增生组织表面有大量蓝染的细菌团块附着，皮肤正常结构不可见，被大量来源于棘细胞层的肿瘤细胞占据摧毁，形成不规则的巢状或条索状肿瘤细胞团块，间质中富含小静脉和毛细血管，少量巢状的癌细胞中央见有单个不全角化的细胞，肿瘤组织中见有坏死灶。在肿瘤细胞生长区域未见有毛囊、皮脂腺及汗腺等皮肤附属结构。肿瘤细胞异型性明显，细胞体积大小不等，并多见瘤巨细胞和多核瘤巨细胞，肿瘤细胞中的核仁肥大或见有多个核仁;病理性核分裂相多见，表现为双极不对称分裂、三极核分裂、或奇异型核分裂。

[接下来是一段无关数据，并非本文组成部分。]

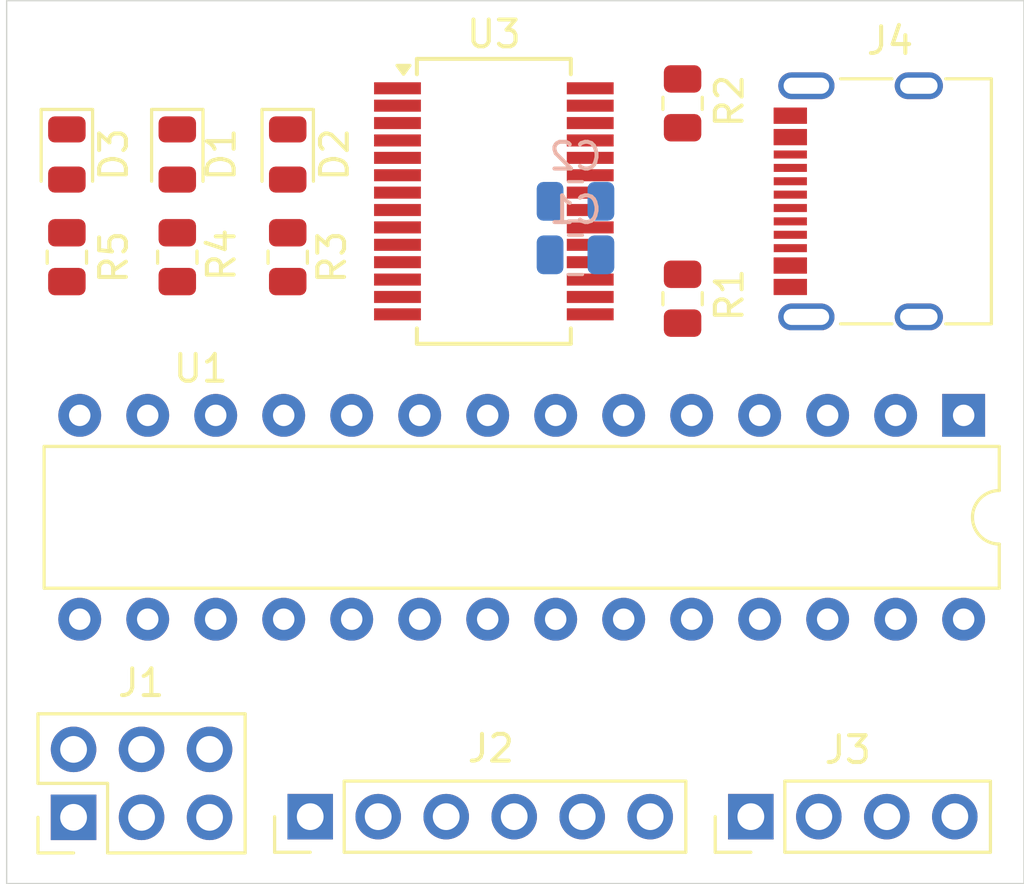
<source format=kicad_pcb>
(kicad_pcb
	(version 20240108)
	(generator "pcbnew")
	(generator_version "8.0")
	(general
		(thickness 1.6)
		(legacy_teardrops no)
	)
	(paper "A4")
	(layers
		(0 "F.Cu" signal)
		(31 "B.Cu" signal)
		(32 "B.Adhes" user "B.Adhesive")
		(33 "F.Adhes" user "F.Adhesive")
		(34 "B.Paste" user)
		(35 "F.Paste" user)
		(36 "B.SilkS" user "B.Silkscreen")
		(37 "F.SilkS" user "F.Silkscreen")
		(38 "B.Mask" user)
		(39 "F.Mask" user)
		(40 "Dwgs.User" user "User.Drawings")
		(41 "Cmts.User" user "User.Comments")
		(42 "Eco1.User" user "User.Eco1")
		(43 "Eco2.User" user "User.Eco2")
		(44 "Edge.Cuts" user)
		(45 "Margin" user)
		(46 "B.CrtYd" user "B.Courtyard")
		(47 "F.CrtYd" user "F.Courtyard")
		(48 "B.Fab" user)
		(49 "F.Fab" user)
		(50 "User.1" user)
		(51 "User.2" user)
		(52 "User.3" user)
		(53 "User.4" user)
		(54 "User.5" user)
		(55 "User.6" user)
		(56 "User.7" user)
		(57 "User.8" user)
		(58 "User.9" user)
	)
	(setup
		(pad_to_mask_clearance 0)
		(allow_soldermask_bridges_in_footprints no)
		(pcbplotparams
			(layerselection 0x00010fc_ffffffff)
			(plot_on_all_layers_selection 0x0000000_00000000)
			(disableapertmacros no)
			(usegerberextensions no)
			(usegerberattributes yes)
			(usegerberadvancedattributes yes)
			(creategerberjobfile yes)
			(dashed_line_dash_ratio 12.000000)
			(dashed_line_gap_ratio 3.000000)
			(svgprecision 4)
			(plotframeref no)
			(viasonmask no)
			(mode 1)
			(useauxorigin no)
			(hpglpennumber 1)
			(hpglpenspeed 20)
			(hpglpendiameter 15.000000)
			(pdf_front_fp_property_popups yes)
			(pdf_back_fp_property_popups yes)
			(dxfpolygonmode yes)
			(dxfimperialunits yes)
			(dxfusepcbnewfont yes)
			(psnegative no)
			(psa4output no)
			(plotreference yes)
			(plotvalue yes)
			(plotfptext yes)
			(plotinvisibletext no)
			(sketchpadsonfab no)
			(subtractmaskfromsilk no)
			(outputformat 1)
			(mirror no)
			(drillshape 1)
			(scaleselection 1)
			(outputdirectory "")
		)
	)
	(net 0 "")
	(net 1 "+5V ")
	(net 2 "GND ")
	(net 3 "Net-(D1-K)")
	(net 4 "Net-(D1-A)")
	(net 5 "Net-(D2-A)")
	(net 6 "Net-(D2-K)")
	(net 7 "PWR ")
	(net 8 "SIG ")
	(net 9 "MISO")
	(net 10 "~{RST} ")
	(net 11 "MOSI")
	(net 12 "SCK ")
	(net 13 "RX  ")
	(net 14 "TX  ")
	(net 15 "CTS ")
	(net 16 "DTR ")
	(net 17 "CLK ")
	(net 18 "Net-(U3-USBD-)")
	(net 19 "Net-(J4-CC2)")
	(net 20 "unconnected-(J4-SBU1-PadA8)")
	(net 21 "unconnected-(J4-SBU2-PadB8)")
	(net 22 "Net-(J4-CC1)")
	(net 23 "Net-(U3-USBD+)")
	(net 24 "unconnected-(U1-PD5-Pad11)")
	(net 25 "unconnected-(U1-XTAL2{slash}PB7-Pad10)")
	(net 26 "unconnected-(U1-PC2-Pad25)")
	(net 27 "unconnected-(U1-PB2-Pad16)")
	(net 28 "unconnected-(U1-PD7-Pad13)")
	(net 29 "unconnected-(U1-AREF-Pad21)")
	(net 30 "unconnected-(U1-PC1-Pad24)")
	(net 31 "unconnected-(U1-PC5-Pad28)")
	(net 32 "unconnected-(U1-PD4-Pad6)")
	(net 33 "unconnected-(U1-PD3-Pad5)")
	(net 34 "unconnected-(U1-PD6-Pad12)")
	(net 35 "unconnected-(U1-PC3-Pad26)")
	(net 36 "unconnected-(U1-PC0-Pad23)")
	(net 37 "unconnected-(U1-PB1-Pad15)")
	(net 38 "unconnected-(U1-PB0-Pad14)")
	(net 39 "unconnected-(U1-PC4-Pad27)")
	(net 40 "unconnected-(U3-OSCO-Pad28)")
	(net 41 "unconnected-(U3-3V3OUT-Pad17)")
	(net 42 "unconnected-(U3-OSCI-Pad27)")
	(net 43 "unconnected-(U3-CBUS2-Pad13)")
	(net 44 "unconnected-(U3-CBUS4-Pad12)")
	(net 45 "unconnected-(U3-DCD-Pad10)")
	(net 46 "unconnected-(U3-RI-Pad6)")
	(net 47 "unconnected-(U3-RTS-Pad3)")
	(net 48 "unconnected-(U3-~{RESET}-Pad19)")
	(net 49 "unconnected-(U3-CBUS3-Pad14)")
	(net 50 "unconnected-(U3-DCR-Pad9)")
	(net 51 "Net-(D3-A)")
	(footprint "Resistor_SMD:R_0805_2012Metric" (layer "F.Cu") (at 177.25 83.8375 -90))
	(footprint "Package_SO:SSOP-28_5.3x10.2mm_P0.65mm" (layer "F.Cu") (at 184.95 81.75))
	(footprint "LED_SMD:LED_0805_2012Metric" (layer "F.Cu") (at 177.25 80 -90))
	(footprint "Connector_USB:USB_C_Receptacle_G-Switch_GT-USB-7010ASV" (layer "F.Cu") (at 199.75 81.75 90))
	(footprint "Connector_PinHeader_2.54mm:PinHeader_2x03_P2.54mm_Vertical" (layer "F.Cu") (at 169.25 104.775 90))
	(footprint "LED_SMD:LED_0805_2012Metric" (layer "F.Cu") (at 169 80 -90))
	(footprint "Connector_PinHeader_2.54mm:PinHeader_1x04_P2.54mm_Vertical" (layer "F.Cu") (at 194.55 104.75 90))
	(footprint "LED_SMD:LED_0805_2012Metric" (layer "F.Cu") (at 173.125 80 -90))
	(footprint "Package_DIP:DIP-28_W7.62mm" (layer "F.Cu") (at 202.5 89.75 -90))
	(footprint "Resistor_SMD:R_0805_2012Metric" (layer "F.Cu") (at 192 78.0875 90))
	(footprint "Resistor_SMD:R_0805_2012Metric" (layer "F.Cu") (at 169 83.8375 -90))
	(footprint "Connector_PinHeader_2.54mm:PinHeader_1x06_P2.54mm_Vertical" (layer "F.Cu") (at 178.09 104.75 90))
	(footprint "Resistor_SMD:R_0805_2012Metric" (layer "F.Cu") (at 192 85.39 -90))
	(footprint "Resistor_SMD:R_0805_2012Metric" (layer "F.Cu") (at 173.125 83.8375 -90))
	(footprint "Capacitor_SMD:C_0805_2012Metric" (layer "B.Cu") (at 188 83.75 180))
	(footprint "Capacitor_SMD:C_0805_2012Metric" (layer "B.Cu") (at 188 81.75 180))
	(gr_rect
		(start 166.75 74.25)
		(end 204.75 107.25)
		(stroke
			(width 0.05)
			(type default)
		)
		(fill none)
		(layer "Edge.Cuts")
		(uuid "f72bbd83-7a8e-401d-9652-16ede58cc5e4")
	)
)
</source>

瘤细胞连接较松散，部分区域可见细胞间桥。

3 讨论及分析

在病例中，猕猴的臀部皮肤恶性增生，组织的生长速度迅速，并伴有出血、坏死和溃疡的发生，抗菌抗炎治疗无效，结合其进行性消瘦的体征特点，初步推断其患有肿瘤性疾病，后经病理学诊断确诊为上皮鳞癌。

资料报道，根据癌细胞分化程度将皮肤鳞癌分为4级：Ⅰ级为分化成熟的鳞形细胞，具有细胞间桥和癌珠;Ⅱ级以棘细胞为主要成分，并具有明显的异型性，包括细胞体积增大、核大小不等，染色深浅不一、核分裂相多见，癌珠少见，且其中央有角化不全;Ⅲ级细胞分化差，表皮层大部分细胞排列紊乱，细胞体积增大，核大且异型明显，核分裂相多见，无癌珠，但有个别细胞呈角化不良;Ⅳ级为未分化型，无棘细胞，也无细胞间桥和癌珠，癌细胞小而呈梭形，核细长而染色深，伴有坏死和假腺样结构。

此次诊断中，病理组织学观察发现肿瘤细胞分化程度低，组织异型性和细胞异型性均明显，表现为与原发组织的形态差异大，细胞呈巢状分布，癌珠少见;细胞大小不等，瘤巨细胞多见，病理性核分裂相较多，具备恶性上皮鳞状细胞癌的特征。根据上皮鳞癌分级标准，恶性度应为Ⅱ级。